Professor Cheryl Kaiser of the University of Washington refers to the “illusion of inclusion” in which people believe that discrimination and unfair practices can’t exist if there is a diversity office or set of programmes in place directed at these practices. There can be a distinct gap between the formal programmes and the informal work culture, thereby setting up the potential for the illusion.
2. Confirmation bias
We all do this. It is the phenomenon of sorting facts and observations in a way that confirms what we already believe. So if men think progress is being made for women, they will place more weight on the facts they see and believe confirm the advancement, and pay less attention to the impact of the impediments. Women will similarly focus more on the facts that confirm lack of progress and less on the advancements.
3. Cui bono?
Who most feels the impact of the unlevel playing field? When it comes to gender issues, men generally don’t feel the impact (this may not include men from historically powerless groups, who certainly can feel the effects). For women, gender issues have full impact, affecting their lives constantly. Our gender identities shape what hurts and helps us, knowingly or unknowingly. We are all right and we are all wrong in our different lenses.

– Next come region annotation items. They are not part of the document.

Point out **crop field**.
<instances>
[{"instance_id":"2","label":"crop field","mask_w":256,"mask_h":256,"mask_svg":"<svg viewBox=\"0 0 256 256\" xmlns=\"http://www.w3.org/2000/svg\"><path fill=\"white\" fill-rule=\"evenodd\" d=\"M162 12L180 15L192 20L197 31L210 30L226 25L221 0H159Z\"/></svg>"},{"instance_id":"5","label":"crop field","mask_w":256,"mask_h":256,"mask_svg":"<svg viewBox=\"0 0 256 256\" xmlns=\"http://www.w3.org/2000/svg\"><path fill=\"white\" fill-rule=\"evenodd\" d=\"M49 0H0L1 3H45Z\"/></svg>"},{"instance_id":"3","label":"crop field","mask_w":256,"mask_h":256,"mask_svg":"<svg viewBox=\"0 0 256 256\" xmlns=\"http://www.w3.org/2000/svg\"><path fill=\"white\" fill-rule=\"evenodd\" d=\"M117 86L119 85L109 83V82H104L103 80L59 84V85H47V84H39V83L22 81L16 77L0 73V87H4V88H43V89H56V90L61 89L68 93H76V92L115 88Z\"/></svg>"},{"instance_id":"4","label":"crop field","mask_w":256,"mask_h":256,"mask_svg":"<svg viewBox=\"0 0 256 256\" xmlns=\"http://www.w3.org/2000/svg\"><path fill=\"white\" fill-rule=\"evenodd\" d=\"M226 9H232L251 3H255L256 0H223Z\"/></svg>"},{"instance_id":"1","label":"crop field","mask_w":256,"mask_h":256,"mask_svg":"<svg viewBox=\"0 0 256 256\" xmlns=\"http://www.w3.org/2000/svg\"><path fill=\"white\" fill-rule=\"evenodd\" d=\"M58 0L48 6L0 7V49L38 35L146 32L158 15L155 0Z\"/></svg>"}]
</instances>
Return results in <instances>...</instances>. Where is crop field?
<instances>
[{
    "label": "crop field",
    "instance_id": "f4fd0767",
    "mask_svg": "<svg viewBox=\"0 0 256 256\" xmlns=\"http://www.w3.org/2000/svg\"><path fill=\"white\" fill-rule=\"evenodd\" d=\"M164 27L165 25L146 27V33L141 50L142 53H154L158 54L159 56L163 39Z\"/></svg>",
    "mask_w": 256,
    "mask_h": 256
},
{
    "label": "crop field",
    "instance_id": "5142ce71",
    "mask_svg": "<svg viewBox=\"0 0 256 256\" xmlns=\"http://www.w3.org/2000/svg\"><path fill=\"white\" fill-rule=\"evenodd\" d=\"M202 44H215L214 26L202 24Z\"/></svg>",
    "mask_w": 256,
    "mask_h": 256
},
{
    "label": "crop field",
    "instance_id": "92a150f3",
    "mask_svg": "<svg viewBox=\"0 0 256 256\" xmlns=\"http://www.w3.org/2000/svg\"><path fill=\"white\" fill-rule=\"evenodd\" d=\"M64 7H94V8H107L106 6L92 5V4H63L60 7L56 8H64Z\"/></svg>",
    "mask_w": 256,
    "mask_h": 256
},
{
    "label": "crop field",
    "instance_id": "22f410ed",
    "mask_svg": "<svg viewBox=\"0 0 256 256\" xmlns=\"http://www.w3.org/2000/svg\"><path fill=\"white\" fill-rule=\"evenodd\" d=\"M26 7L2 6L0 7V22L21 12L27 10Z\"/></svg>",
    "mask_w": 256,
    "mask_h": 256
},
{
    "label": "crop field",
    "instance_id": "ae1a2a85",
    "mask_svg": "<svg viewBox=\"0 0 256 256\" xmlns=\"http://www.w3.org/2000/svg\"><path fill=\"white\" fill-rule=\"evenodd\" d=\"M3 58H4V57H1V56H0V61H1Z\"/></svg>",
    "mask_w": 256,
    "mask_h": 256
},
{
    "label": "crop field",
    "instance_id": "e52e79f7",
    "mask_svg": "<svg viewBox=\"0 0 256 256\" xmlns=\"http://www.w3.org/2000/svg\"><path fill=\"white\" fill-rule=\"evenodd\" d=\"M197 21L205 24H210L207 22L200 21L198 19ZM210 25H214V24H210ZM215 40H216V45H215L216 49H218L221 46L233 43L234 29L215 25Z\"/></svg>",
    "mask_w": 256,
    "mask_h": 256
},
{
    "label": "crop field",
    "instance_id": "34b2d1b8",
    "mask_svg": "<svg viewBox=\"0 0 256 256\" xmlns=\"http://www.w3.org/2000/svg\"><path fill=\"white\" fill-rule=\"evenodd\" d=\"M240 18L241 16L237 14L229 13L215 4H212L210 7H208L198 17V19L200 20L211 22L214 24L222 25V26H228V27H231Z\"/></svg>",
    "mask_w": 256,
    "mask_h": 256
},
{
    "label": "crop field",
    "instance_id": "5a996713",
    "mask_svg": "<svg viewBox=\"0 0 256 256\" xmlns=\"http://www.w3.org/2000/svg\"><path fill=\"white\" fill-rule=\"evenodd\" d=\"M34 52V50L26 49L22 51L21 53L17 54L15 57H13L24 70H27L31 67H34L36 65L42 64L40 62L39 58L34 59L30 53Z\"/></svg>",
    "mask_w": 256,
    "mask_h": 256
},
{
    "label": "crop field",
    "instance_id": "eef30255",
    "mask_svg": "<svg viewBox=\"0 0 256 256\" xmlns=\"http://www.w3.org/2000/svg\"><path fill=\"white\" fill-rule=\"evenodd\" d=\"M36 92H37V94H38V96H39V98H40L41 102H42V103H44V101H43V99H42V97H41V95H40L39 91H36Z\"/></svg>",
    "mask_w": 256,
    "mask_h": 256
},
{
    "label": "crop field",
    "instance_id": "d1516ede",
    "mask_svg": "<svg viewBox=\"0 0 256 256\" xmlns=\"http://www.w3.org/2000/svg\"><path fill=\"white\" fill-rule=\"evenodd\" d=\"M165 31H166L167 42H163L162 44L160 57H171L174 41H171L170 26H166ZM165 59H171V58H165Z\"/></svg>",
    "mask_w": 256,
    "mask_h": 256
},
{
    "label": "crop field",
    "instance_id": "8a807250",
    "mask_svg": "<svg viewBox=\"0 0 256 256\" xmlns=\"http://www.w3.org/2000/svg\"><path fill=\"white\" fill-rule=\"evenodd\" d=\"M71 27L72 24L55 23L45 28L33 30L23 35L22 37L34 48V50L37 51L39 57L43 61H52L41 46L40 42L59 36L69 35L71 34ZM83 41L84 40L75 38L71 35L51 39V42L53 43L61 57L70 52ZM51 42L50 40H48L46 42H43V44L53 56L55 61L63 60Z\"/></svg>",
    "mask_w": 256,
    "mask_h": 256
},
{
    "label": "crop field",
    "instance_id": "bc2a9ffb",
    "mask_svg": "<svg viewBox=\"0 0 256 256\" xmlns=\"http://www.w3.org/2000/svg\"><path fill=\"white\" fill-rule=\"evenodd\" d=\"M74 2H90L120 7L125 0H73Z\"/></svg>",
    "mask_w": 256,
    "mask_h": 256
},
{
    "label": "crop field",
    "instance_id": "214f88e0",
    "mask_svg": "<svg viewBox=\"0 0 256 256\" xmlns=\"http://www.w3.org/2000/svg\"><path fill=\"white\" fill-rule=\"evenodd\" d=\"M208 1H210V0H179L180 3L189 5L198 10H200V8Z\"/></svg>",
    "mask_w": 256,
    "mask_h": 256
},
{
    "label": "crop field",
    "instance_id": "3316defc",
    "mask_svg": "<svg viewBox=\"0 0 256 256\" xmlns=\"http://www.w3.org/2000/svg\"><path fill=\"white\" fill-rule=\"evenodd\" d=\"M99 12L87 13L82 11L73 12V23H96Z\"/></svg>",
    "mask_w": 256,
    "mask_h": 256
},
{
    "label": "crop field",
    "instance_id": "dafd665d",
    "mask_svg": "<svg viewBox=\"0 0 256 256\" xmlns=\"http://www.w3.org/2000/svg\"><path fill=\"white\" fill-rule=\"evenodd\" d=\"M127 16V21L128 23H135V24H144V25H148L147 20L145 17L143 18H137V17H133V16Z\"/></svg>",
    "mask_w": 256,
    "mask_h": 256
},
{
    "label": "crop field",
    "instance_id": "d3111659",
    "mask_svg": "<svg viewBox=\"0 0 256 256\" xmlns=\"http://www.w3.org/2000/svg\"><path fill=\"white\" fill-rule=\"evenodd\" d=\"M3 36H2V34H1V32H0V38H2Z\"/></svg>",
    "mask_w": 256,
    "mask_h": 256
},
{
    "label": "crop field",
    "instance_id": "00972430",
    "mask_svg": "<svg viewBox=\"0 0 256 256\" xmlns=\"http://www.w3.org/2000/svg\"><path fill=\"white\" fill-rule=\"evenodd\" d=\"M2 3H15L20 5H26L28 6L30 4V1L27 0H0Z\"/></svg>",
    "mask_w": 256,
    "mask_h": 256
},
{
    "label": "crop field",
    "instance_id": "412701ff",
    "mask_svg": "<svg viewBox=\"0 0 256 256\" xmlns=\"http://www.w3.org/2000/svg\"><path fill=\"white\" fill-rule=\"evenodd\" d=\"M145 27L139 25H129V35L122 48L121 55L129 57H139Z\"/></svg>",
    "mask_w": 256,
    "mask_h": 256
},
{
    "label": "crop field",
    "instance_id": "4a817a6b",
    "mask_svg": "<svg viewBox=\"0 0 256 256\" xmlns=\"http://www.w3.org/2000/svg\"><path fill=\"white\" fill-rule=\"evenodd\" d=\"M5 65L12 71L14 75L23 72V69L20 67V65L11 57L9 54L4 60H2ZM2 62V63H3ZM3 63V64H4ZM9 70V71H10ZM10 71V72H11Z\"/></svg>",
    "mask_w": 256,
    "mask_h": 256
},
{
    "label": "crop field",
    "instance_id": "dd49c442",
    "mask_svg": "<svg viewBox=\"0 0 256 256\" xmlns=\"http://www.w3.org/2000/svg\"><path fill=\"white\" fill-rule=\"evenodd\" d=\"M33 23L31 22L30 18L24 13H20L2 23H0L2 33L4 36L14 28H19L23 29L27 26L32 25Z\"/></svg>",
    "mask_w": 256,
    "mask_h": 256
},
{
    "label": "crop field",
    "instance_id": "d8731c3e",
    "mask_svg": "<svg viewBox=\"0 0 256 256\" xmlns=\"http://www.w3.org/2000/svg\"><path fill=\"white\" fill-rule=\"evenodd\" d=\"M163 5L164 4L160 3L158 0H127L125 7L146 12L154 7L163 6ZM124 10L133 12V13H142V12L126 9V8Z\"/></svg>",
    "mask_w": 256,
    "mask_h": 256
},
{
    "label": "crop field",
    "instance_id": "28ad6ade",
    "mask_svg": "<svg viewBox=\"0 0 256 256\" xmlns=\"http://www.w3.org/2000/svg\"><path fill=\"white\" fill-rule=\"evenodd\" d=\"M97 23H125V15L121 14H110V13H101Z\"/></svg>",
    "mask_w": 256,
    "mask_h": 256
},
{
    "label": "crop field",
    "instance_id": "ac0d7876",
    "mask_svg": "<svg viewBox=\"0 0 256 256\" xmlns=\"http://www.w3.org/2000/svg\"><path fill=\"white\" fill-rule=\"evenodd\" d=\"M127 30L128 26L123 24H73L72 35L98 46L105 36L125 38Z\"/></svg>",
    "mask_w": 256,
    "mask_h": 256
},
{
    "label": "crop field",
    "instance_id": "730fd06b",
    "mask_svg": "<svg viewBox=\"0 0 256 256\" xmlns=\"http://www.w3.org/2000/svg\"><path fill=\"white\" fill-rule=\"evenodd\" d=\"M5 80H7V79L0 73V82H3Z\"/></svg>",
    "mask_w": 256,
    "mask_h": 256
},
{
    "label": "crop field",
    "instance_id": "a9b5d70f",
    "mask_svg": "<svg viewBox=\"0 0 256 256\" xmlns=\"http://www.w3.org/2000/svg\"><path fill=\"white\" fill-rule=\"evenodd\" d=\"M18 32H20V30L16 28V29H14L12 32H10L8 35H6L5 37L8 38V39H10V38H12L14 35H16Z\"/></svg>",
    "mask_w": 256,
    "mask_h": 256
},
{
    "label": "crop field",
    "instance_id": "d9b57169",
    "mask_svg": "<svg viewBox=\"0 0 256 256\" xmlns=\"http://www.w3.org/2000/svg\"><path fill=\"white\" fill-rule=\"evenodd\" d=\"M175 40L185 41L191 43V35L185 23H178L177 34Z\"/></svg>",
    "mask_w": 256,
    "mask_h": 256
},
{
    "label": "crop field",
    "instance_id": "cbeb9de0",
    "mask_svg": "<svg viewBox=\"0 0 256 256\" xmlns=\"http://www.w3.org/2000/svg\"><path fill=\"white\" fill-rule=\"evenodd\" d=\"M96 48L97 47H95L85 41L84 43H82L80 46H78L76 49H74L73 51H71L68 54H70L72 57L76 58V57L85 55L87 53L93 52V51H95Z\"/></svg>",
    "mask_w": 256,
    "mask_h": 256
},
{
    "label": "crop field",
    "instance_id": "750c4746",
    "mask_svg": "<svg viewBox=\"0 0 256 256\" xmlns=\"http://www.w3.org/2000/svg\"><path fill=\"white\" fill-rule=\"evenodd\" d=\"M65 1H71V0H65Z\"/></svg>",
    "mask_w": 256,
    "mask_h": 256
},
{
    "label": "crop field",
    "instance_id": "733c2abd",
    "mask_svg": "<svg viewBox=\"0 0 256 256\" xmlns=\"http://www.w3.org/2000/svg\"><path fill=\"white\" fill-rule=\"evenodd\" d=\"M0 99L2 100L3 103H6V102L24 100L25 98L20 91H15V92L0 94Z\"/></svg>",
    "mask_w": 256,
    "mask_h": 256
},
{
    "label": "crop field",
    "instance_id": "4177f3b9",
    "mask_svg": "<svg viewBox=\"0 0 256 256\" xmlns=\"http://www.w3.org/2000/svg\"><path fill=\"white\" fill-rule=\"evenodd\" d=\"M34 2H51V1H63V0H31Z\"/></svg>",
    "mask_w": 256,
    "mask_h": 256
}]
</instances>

4. We want the same things
Both men and women are looking for the same thing at work, including compelling colleagues, mutual values and challenging work. Based on their experiences, men might be more likely to achieve those work goals; women, on the other hand, may have experiences that create a diminished sense of satisfaction. Given these feelings of dissatisfaction in the workplace, women may have a lower threshold when it comes to deciding whether to leave the world of work or not.
If you were a company executive and were informed that there was a gap in perceptions such as those described in the statistics above, at what level does that become a problem? What should you do? If the gap exceeds 5-10% that is probably a signal that the formal programmes and articulated visions of leaders are not matching the realities of the workplace. In other words, “talk is cheap” and more needs to be done. As Aaron A. Dhir, Associate Professor of Law, York University, Toronto found after studying Fortune 500 annual reports, there is no correlation between a company’s annual report, which extols the value of diversity and has lovely photos of their diverse workforce, and the actual outcomes and progress a company makes in their diversity efforts.